Washington Township is a township in Schuylkill County, Pennsylvania, United States. The population was 3,134 at the 2020 census.

History
The Schuylkill County Bridge No. 113 and Schuylkill County Bridge No. 114 are listed on the National Register of Historic Places.

Geography
According to the United States Census Bureau, the township has a total area of 31.1 square miles (80.5 km2), of which 31.0 square miles (80.4 km2)  is land and 0.1 square mile (0.2 km2)  (0.19%) is water.

Recreation
Portions of the Pennsylvania State Game Lands Number 80, through which passes the Appalachian National Scenic Trail is located in the southern portion of the township, and the eastern portion of the Sweet Arrow County Lake Park is located along the western border of the township.

Demographics

At the 2000 census there were 2,750 people, 1,001 households, and 785 families living in the township.  The population density was 88.6 people per square mile (34.2/km2).  There were 1,082 housing units at an average density of 34.9/sq mi (13.5/km2).  The racial makeup of the township was 99.09% White, 0.18% African American, 0.29% Asian, 0.04% Pacific Islander, 0.07% from other races, and 0.33% from two or more races. Hispanic or Latino of any race were 0.18%.
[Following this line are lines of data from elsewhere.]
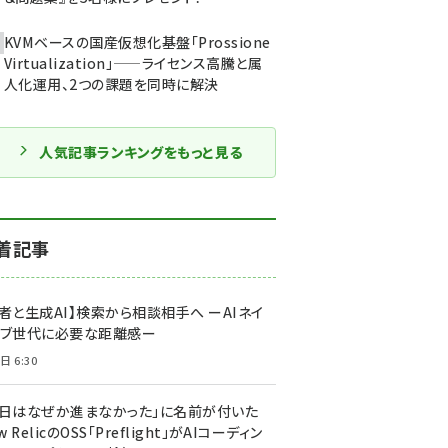
KVMベースの国産仮想化基盤「Prossione
Virtualization」——ライセンス高騰と属
人化運用、2つの課題を同時に解決
人気記事ランキングをもっと見る
着記事
者と生成AI】検索から相談相手へ ーAIネイ
ィブ世代に必要な距離感ー
日 6:30
今日はなぜか進まなかった」に名前が付いた
New RelicのOSS「Preflight」がAIコーディン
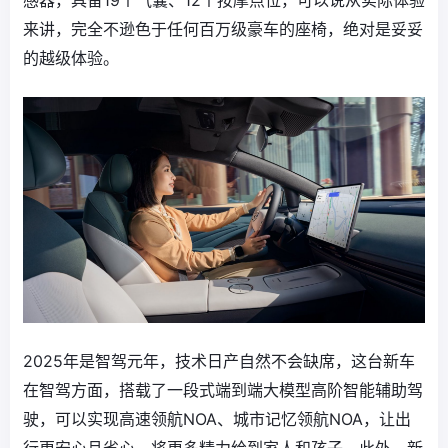
来讲，完全不逊色于任何百万级豪车的座椅，绝对是妥妥
的越级体验。
2025年是智驾元年，技术日产自然不会缺席，这台新车
在智驾方面，搭载了一段式端到端大模型高阶智能辅助驾
驶，可以实现高速领航NOA、城市记忆领航NOA，让出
Of the 1,001 households 36.3% had children under the age of 18 living with them, 68.1% were married couples living together, 5.7% had a female householder with no husband present, and 21.5% were non-families. 17.4% of households were one person and 7.8% were one person aged 65 or older.  The average household size was 2.75 and the average family size was 3.11.
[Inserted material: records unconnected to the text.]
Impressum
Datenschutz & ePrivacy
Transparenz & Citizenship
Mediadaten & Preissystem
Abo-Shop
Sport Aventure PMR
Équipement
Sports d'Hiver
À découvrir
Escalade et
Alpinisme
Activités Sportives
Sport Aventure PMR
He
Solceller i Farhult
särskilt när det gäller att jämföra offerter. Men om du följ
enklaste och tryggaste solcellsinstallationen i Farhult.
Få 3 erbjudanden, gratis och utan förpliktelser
The age distribution was 26.1% under the age of 18, 8.8% from 18 to 24, 29.0% from 25 to 44, 24.5% from 45 to 64, and 11.6% 65 or older.  The median age was 38 years. For every 100 females there were 104.9 males.  For every 100 females age 18 and over, there were 102.6 males.

The median household income was $43,493 and the median family income was $46,964. Males had a median income of $35,089 versus $22,688 for females. The per capita income for the township was $17,269.  About 4.1% of families and 5.4% of the population were below the poverty line, including 3.7% of those under age 18 and 13.0% of those age 65 or over.